All that changed with CS and in the process we lost something precious. Badly done, Scottish government. The old SAC wasn’t perfect, and some wrong decisions were made. I remember them well. But it was a damn sight better than what we’re stuck with now. I applied to CS for one small grant to assist with a complicated book project over the ensuing years, at the request of my publisher. The whole process was a nightmare of unanswerable questions about timescales and budgets for a research and writing process that simply doesn’t work like that. I almost gave up, would certainly have done so if my then publisher hadn’t prompted me to keep going. 

I would never do it again. 

The Open Fund has had other problems. Earlier this year, it emerged that a huge sum of £84,555 had been awarded to a theatre director from the Open Fund for development of a show called Rein which - as it turned out - involved not just 'simulated sex' but the real thing. In her statement, the director said that the project was going to be an artistic film exploring themes of sexuality set in the Scottish landscape. 'The sexual elements were an integral part of the project's artistic vision. They would have challenged regressive and exploitative attitudes towards women and queer people.'All of which makes the addition of the Scottish landscape to the proposal seem like a particularly cynical box ticking exercise. 

Following public outcry, most of the money was taken back, but the subsequent stooshie, to use a good Scots word, involved mind boggling discussions about genital contact (presumably and uncomfortably in a Scottish landscape) and whether STI tests were 'industry standard'. Just what industry were they talking about? And if it's the one that instantly springs to mind, why the hell were they applying for public money? 

Call me a curmudgeon but I can't see any of my professional writer colleagues on any of those old Scottish Arts Council committees touching any such project with the proverbial bargepole. And frankly, they would have been right. I don't hold with censorship, but if you want to embark on such a project, why not find other sources of funding. It shouldn't be too difficult. 

Finally, I can see just how much practitioners at the start of their careers are let down by CS. But later career artists and writers like myself are also unsupported and I don't mean financially. I’ve had many conversations with fellow artists and writers about this. You hit a certain age and you suddenly become the unwilling recipient of patronising ‘wellbeing’ projects aimed at fending off your ‘loneliness’, even though you’re still a seasoned professional who might be looking for useful discussion about your work as much as, or even more than, financial support. 

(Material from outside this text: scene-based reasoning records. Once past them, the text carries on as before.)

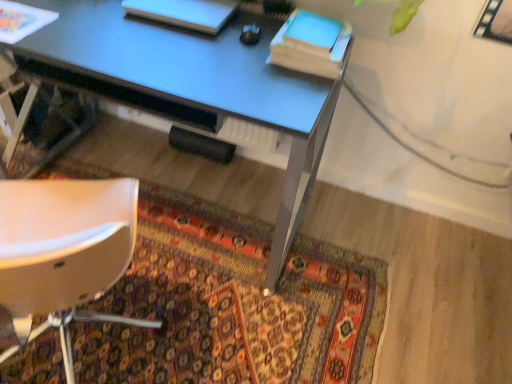
Identify the location of vacant space in front of matte blue book at upper right, positioned as the second book in left-to-right order. (275, 89).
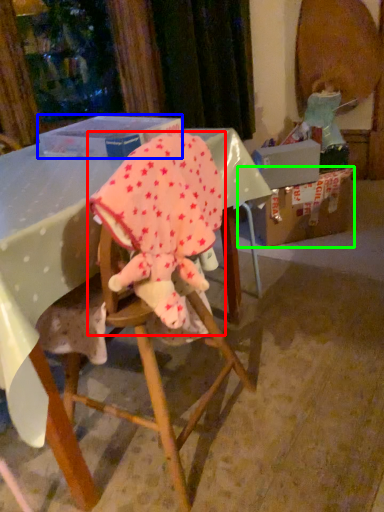
Question: Based on their relative distances, which object is nearer to baby elephant (highlighted by a red box)? Choose from box (highlighted by a blue box) and cardboard box (highlighted by a green box).

Choices:
 (A) box
 (B) cardboard box

Answer: (A)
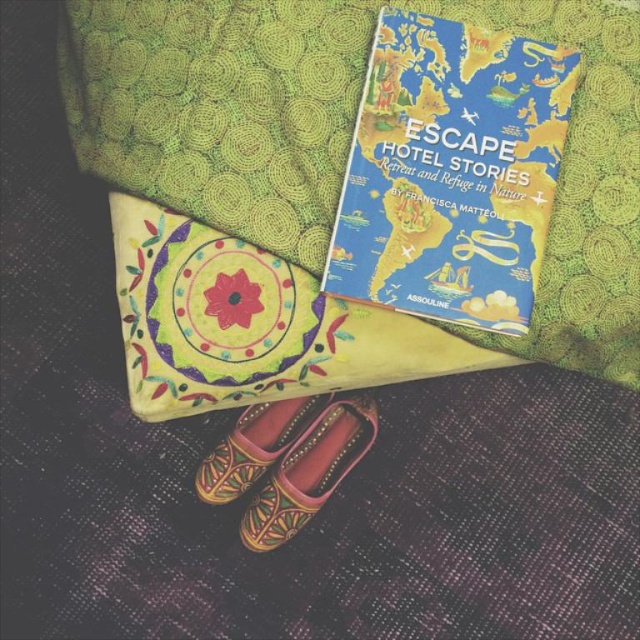
Who is lower down, green textured blanket at upper center or blue matte book at upper center?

Certainly, in its current incarnation, CS isn’t fit for purpose. It spends a vast amount of money on  salaries such as the Head of Equality, Diversity and Inclusion, earning £48 - £52K, with the Literature Officer considerably less at £25,000 per year. This again should tell you something about the value Scotland puts on its literature.* Not a lot. Perhaps our government should start again, and build something where the practitioners themselves are central to the system. And where people who seem to have a modicum of understanding and experience are in charge of steering through our current choppy creative waters, without falling over so far backwards in an effort to be seen as inclusive that their brains fall out. Not holding my breath, though. Are you?

* Just checked online. The Lit Officer is a part time position. (Why?) So yet again, salaries of which full time practitioners could only dream.